In the field of chemical engineering, traditional data-processing and prediction methods face significant challenges. Machine-learning and large-language models (LLMs) also have their respective limitations. This paper explores the application of the Chain-of-Thought (CoT) reasoning model in chemical engineering, starting from 30 experimental data points. By integrating traditional surrogate models like Gaussian processes and random forests with powerful LLMs such as DeepSeek-R1, a hierarchical architecture is proposed. Two CoT-building methods, Large Language Model-Chain of Thought (LLM-CoT) and Machine Learning-Large Language Model-Chain of Thought (ML-LLM-CoT), are studied. The LLM-CoT combines local models DeepSeek-r1:14b and Qwen2:7b with Ollama. The ML-LLM-CoT integrates a pre-trained Gaussian ML model with the LLM-based CoT framework. Our results show that during construction, ML-LLM-CoT is more efficient. It only has 2 points that require rethink and a total of 4 rethink times, while LLM-CoT has 5 points that need to be re-thought and 34 total rethink times. In predicting the solubility of 20 molecules with dissimilar structures, the number of molecules with a prediction deviation higher than 100\% for the Gaussian model, LLM-CoT, and ML-LLM-CoT is 7, 6, and 4 respectively. These results indicate that ML-LLM-CoT performs better in controlling the number of high-deviation molecules, optimizing the average deviation, and achieving a higher success rate in solubility judgment, providing a more reliable method for chemical engineering and molecular property prediction. This study breaks through the limitations of traditional methods and offers new solutions for rapid property prediction and process optimization in chemical engineering.

Paper Structure

This paper contains 14 sections, 10 figures, 4 tables.

Figures (10)

  • Figure 1: A flowchart comparing two approaches for predicting data when 30 experimental results are available: traditional machine-learning with hyperparameter optimization and a method involving the DeepSeek agent, highlighting challenges and considerations such as prediction range, data size, and requirements for fine-tuning.
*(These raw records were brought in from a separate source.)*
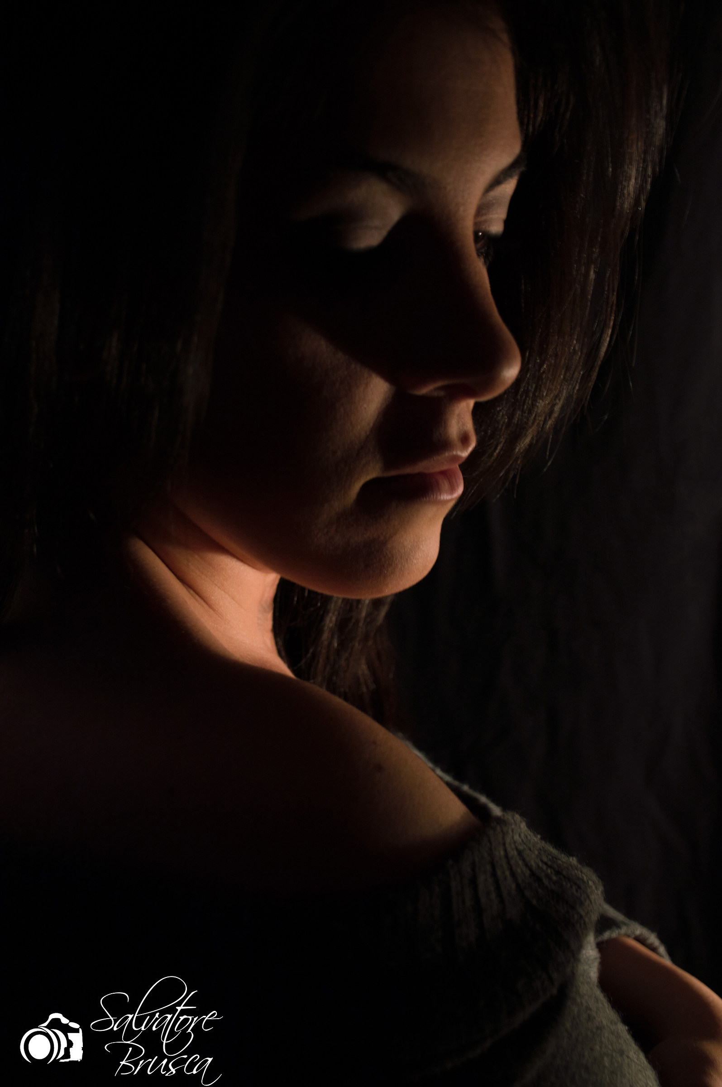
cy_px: 544
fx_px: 1221
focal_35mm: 40
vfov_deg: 48.0
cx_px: 361
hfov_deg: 32.9
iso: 200
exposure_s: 1/3
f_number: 5
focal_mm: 27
  • Figure 2: Flowchart depicting the process of building a Chain-of-Thought (CoT) using a Deepseek agent. It involves leveraging 30 known data points, promoting and condensing data, predicting with recording of the reasoning process, conducting error analysis and summary, and testing on 20 unknown data points categorized as most similar and most dissimilar, with the aim of creating a useful corpus.
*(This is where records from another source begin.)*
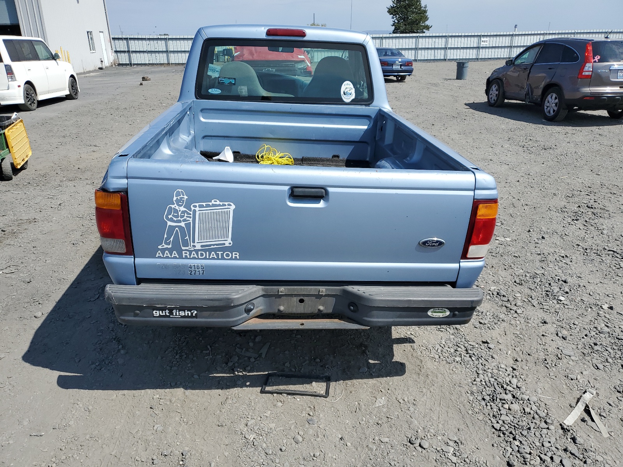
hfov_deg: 67.3
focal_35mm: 26
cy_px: 234
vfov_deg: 53.1
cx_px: 312
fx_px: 468
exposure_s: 1/3333
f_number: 1.5
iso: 50
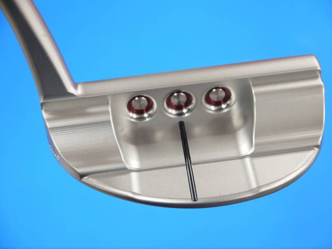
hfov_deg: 23.3
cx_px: 166
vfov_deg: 17.6
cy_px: 124
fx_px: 806
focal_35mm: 84
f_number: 5.6
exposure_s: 1/80
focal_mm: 42
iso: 800
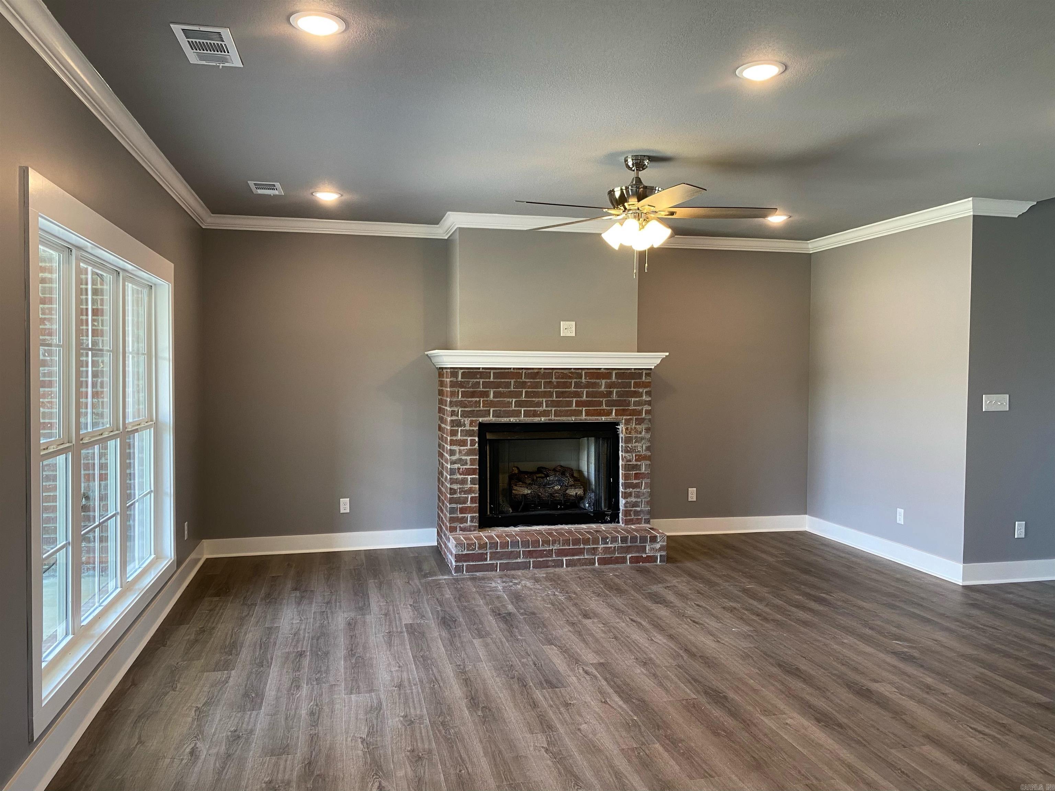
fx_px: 792
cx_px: 528
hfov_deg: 67.3
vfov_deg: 53.1
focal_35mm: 26
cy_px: 396
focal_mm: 4.25
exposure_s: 1/60
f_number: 1.8
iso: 80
  • Figure 3: Flowchart of building CoT with LLM themself
  • Figure 4: This figure presents the results of the molecular property prediction process during the construction of the Chain-of-Thought (CoT). Sub-figure (a) showcases the single-attempt and multiple-attempt prediction performance of individual molecules, and sub-figure (b) offers in-depth details about the molecules that required multiple predictions, highlighting the importance of error-based iterative prediction and analysis in improving prediction accuracy.
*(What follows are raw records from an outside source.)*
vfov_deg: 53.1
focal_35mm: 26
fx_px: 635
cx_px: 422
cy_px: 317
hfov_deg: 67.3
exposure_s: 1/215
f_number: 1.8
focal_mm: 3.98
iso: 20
  • Figure 5: (a) Deviation of the 20 most dissimilar molecules with the original 30 molecules in the 1128-data-point open-source dataset. Blue bars represent normal deviation values of the molecules. (b) Deviation of molecules with extreme error among the 20 most dissimilar molecules. Red bars indicate extreme deviation values. (c) Consistency of solubility determination for the 20 most dissimilar molecules, where the blue part represents the proportion of molecules for which prediction and reality are consistent, and the red part represents the proportion of inconsistent ones.